→ **Stored items**:
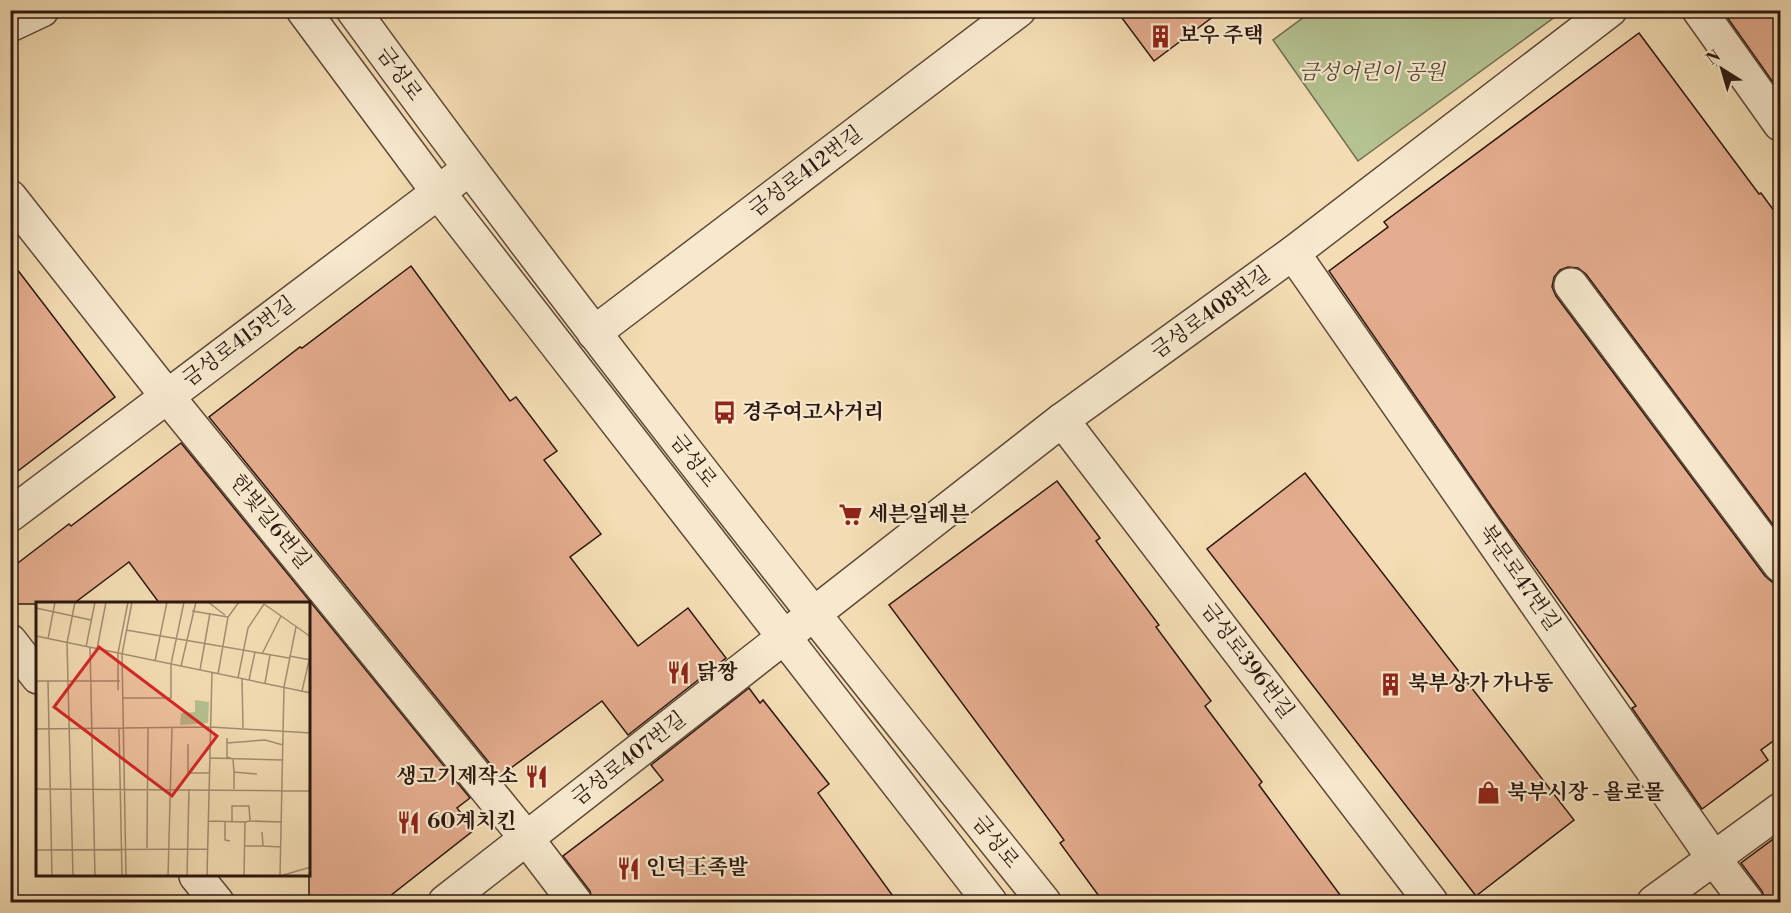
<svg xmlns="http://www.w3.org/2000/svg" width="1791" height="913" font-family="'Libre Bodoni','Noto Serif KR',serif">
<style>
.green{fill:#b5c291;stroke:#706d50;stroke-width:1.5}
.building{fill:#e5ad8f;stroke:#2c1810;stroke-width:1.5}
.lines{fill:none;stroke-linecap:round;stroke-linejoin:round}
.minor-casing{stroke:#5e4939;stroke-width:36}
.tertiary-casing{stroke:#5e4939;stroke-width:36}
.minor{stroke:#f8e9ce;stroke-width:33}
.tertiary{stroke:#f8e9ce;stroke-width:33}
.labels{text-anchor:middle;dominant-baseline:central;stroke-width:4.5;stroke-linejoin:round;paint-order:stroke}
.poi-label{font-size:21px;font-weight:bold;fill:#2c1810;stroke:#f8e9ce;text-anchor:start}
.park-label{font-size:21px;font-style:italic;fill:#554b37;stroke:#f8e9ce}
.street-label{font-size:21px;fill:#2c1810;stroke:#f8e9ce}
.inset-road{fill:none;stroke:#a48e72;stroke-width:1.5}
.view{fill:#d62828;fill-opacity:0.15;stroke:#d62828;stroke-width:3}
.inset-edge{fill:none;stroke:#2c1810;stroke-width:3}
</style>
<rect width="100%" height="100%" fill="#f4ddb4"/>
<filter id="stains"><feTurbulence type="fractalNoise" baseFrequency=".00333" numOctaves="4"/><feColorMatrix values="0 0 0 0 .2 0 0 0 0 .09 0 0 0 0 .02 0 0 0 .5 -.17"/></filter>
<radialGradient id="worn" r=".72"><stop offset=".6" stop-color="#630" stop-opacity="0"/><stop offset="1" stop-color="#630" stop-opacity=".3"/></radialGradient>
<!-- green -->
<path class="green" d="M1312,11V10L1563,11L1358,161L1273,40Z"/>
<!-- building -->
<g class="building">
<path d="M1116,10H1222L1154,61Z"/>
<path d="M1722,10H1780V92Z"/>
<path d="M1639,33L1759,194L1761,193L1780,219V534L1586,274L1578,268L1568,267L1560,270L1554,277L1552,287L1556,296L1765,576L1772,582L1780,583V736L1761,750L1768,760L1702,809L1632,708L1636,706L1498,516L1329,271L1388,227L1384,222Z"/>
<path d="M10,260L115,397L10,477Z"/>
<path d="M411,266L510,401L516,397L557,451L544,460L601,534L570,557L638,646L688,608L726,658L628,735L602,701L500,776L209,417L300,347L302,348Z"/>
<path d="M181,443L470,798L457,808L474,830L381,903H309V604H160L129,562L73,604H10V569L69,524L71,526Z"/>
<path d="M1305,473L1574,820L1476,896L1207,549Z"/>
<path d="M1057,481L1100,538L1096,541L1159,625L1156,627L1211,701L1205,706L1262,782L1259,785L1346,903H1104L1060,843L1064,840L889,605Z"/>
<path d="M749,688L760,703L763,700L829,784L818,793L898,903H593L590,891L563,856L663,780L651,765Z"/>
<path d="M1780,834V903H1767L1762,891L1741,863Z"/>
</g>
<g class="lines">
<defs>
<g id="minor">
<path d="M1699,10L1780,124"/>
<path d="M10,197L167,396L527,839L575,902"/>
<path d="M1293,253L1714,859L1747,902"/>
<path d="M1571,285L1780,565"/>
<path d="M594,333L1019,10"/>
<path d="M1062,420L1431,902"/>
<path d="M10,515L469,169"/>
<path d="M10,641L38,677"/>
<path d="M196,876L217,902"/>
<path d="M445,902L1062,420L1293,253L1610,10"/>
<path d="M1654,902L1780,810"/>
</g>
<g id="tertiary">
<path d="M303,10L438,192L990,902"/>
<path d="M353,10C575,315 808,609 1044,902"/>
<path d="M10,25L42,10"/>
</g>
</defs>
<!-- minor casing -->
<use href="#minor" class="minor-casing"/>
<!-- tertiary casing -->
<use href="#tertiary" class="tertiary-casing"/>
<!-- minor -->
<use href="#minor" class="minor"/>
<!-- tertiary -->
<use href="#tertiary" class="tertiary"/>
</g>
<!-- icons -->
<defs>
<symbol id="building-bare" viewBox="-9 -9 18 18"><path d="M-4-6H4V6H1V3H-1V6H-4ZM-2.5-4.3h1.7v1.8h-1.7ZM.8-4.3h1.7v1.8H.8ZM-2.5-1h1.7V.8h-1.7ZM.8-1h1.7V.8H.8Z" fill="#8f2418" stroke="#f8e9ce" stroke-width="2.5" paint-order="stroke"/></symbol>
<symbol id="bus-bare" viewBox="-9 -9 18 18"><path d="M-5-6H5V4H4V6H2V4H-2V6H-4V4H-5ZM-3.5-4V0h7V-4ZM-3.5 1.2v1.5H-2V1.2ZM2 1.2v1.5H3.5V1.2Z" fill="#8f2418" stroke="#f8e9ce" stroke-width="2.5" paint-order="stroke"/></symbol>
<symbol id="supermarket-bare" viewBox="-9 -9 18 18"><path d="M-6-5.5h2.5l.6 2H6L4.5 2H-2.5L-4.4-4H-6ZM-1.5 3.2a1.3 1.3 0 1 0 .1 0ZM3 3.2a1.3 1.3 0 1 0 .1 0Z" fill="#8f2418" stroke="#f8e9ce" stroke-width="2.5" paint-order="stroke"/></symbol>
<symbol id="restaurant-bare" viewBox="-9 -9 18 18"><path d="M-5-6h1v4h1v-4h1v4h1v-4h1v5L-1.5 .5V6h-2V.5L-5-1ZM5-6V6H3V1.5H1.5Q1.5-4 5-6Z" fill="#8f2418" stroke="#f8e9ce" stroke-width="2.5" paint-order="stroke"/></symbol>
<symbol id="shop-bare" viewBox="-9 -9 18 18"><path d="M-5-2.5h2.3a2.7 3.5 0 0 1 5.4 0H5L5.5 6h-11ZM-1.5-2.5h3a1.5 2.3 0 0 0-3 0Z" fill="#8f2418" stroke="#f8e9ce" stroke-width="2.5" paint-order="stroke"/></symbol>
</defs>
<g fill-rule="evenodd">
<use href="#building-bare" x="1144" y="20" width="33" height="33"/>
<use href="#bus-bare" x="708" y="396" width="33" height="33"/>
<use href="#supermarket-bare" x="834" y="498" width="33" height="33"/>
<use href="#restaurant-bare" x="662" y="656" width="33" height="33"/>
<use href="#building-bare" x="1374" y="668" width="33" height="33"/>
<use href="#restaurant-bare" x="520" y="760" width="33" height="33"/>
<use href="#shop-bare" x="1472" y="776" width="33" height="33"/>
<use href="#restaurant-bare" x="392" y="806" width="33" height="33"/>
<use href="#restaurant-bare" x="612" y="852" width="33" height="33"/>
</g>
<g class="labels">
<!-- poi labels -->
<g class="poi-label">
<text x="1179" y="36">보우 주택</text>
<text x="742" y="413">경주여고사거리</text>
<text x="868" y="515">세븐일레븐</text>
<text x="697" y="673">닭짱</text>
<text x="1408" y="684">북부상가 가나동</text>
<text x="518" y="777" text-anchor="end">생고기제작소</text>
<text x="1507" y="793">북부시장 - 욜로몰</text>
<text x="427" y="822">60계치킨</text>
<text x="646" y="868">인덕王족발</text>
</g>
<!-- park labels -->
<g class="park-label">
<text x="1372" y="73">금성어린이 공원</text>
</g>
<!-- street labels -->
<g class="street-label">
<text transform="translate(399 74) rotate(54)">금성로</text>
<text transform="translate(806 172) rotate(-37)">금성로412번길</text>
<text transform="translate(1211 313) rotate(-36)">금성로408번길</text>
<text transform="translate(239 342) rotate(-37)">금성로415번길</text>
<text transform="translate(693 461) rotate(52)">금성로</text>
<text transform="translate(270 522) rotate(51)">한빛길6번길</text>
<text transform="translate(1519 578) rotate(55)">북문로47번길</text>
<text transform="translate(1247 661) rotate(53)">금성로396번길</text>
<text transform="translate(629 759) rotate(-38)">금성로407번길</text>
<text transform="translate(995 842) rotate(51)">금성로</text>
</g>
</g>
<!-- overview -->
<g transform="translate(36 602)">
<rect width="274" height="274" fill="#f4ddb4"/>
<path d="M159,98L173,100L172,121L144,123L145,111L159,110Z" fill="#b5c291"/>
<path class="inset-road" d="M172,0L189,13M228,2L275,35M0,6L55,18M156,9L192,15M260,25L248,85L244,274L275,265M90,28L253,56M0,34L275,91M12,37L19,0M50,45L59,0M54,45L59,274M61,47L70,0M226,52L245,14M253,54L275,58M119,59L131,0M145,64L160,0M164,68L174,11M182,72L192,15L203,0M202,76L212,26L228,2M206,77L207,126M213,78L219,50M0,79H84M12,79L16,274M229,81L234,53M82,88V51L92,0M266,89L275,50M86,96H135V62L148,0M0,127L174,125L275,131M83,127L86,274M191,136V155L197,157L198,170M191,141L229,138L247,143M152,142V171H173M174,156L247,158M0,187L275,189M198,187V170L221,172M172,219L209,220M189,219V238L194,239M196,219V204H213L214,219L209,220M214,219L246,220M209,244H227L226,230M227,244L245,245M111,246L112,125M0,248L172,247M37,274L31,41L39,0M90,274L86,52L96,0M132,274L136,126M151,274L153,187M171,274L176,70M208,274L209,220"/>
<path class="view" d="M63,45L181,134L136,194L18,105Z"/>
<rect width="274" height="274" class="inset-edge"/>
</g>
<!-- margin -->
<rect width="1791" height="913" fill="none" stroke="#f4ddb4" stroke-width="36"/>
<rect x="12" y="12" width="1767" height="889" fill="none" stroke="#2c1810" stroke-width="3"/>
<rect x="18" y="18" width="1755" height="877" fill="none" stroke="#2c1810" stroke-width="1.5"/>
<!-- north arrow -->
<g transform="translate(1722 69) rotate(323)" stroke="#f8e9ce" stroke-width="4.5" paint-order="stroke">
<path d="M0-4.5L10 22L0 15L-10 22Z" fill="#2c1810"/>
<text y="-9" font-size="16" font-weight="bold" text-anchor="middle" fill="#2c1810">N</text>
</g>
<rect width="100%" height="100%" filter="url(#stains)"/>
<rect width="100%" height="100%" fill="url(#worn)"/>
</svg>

→ **Your task**: Return every line of the preceding records in which the word "worn" appears.

→ **Reply to the task**:
<radialGradient id="worn" r=".72"><stop offset=".6" stop-color="#630" stop-opacity="0"/><stop offset="1" stop-color="#630" stop-opacity=".3"/></radialGradient>
<rect width="100%" height="100%" fill="url(#worn)"/>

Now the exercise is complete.